Until this approval, naloxone was only approved in injectable forms, most commonly delivered by syringe or auto-injector. Many first responders and primary caregivers, however, feel a nasal spray formulation of naloxone is easier to deliver, and eliminates the risk of a contaminated needle stick. As a result, there has been widespread use of unapproved naloxone kits that combine an injectable formulation of naloxone with an atomizer that can deliver naloxone nasally. Now, people have access to an FDA-approved product for which the drug and its delivery device have met the FDA’s high standards for safety, efficacy and quality.

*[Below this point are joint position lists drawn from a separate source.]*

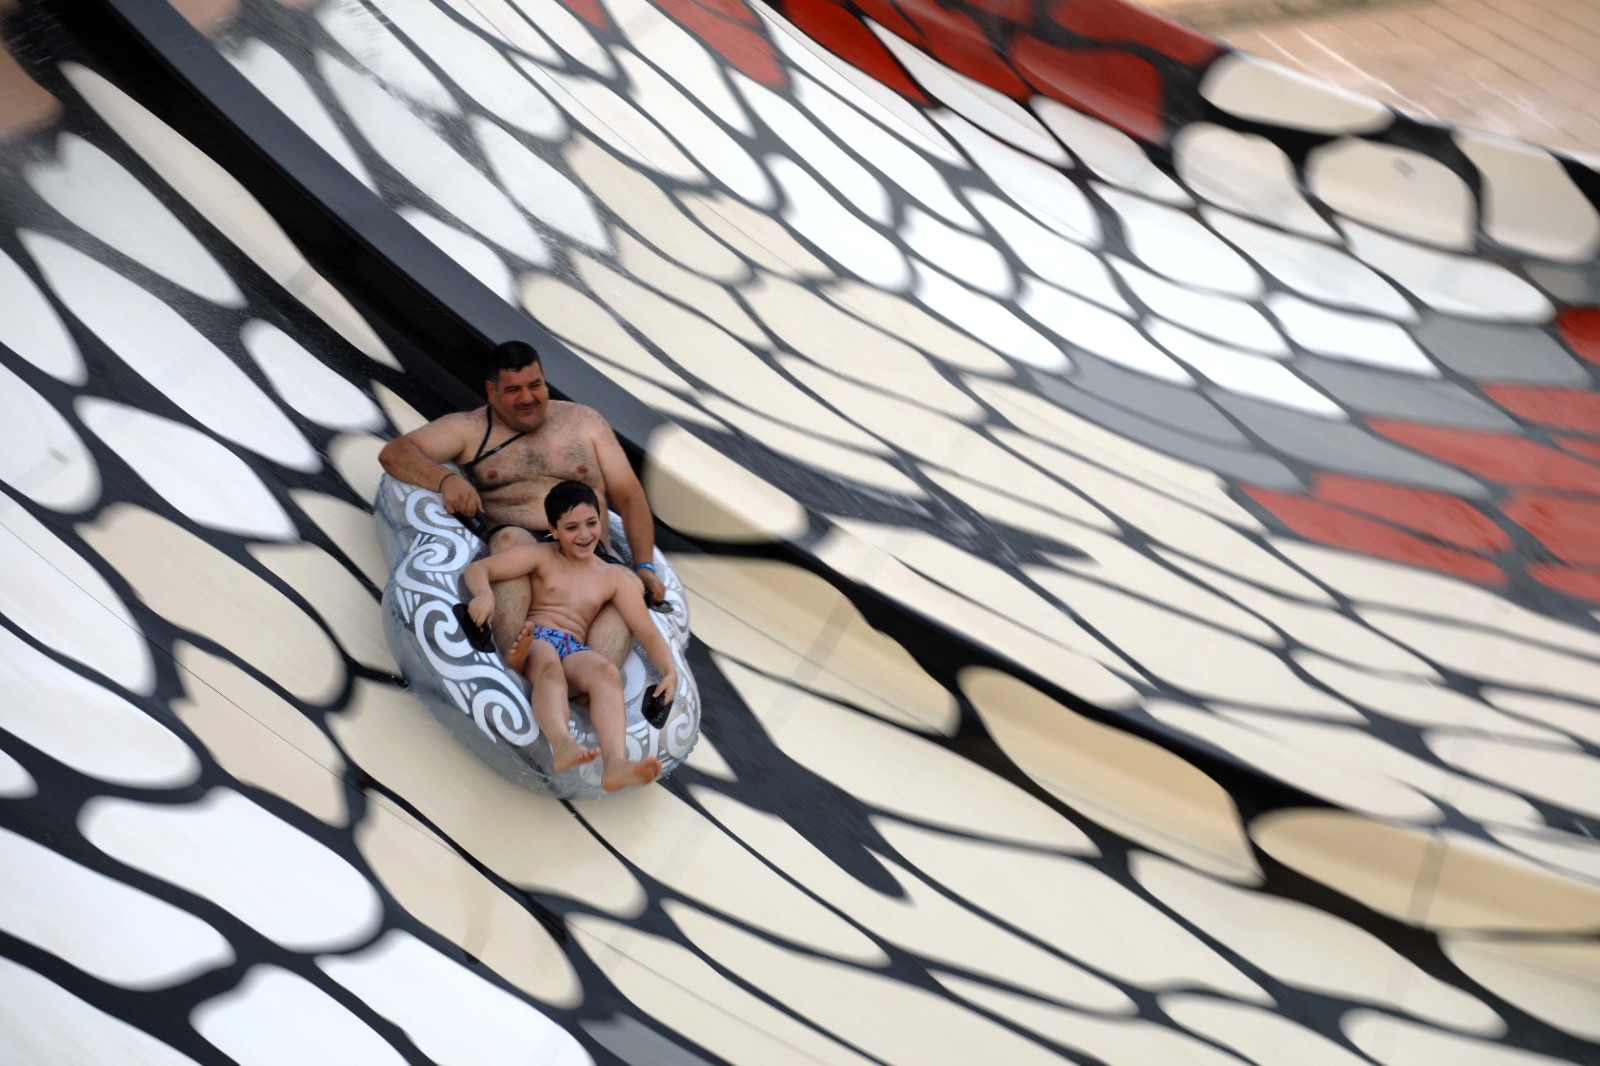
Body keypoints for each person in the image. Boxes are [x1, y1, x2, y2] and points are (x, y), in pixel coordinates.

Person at [379, 340, 665, 668]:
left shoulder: (585, 422)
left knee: (627, 584)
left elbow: (630, 496)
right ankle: (513, 666)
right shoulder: (470, 429)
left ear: (544, 381)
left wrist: (644, 567)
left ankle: (589, 683)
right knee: (512, 540)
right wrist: (446, 481)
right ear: (492, 391)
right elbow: (395, 453)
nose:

Narcan nasal spray does not require assembly and delivers a consistent, measured dose when used as directed. This prescription product can be used on adults or children and is easily administered by anyone, even those without medical training. The drug is sprayed into one nostril while the patient is lying on his or her back, and can be repeated if necessary. However, it is important to note that it is not a substitute for immediate medical care, and the person administering Narcan nasal spray should seek further immediate medical attention on the patient’s behalf.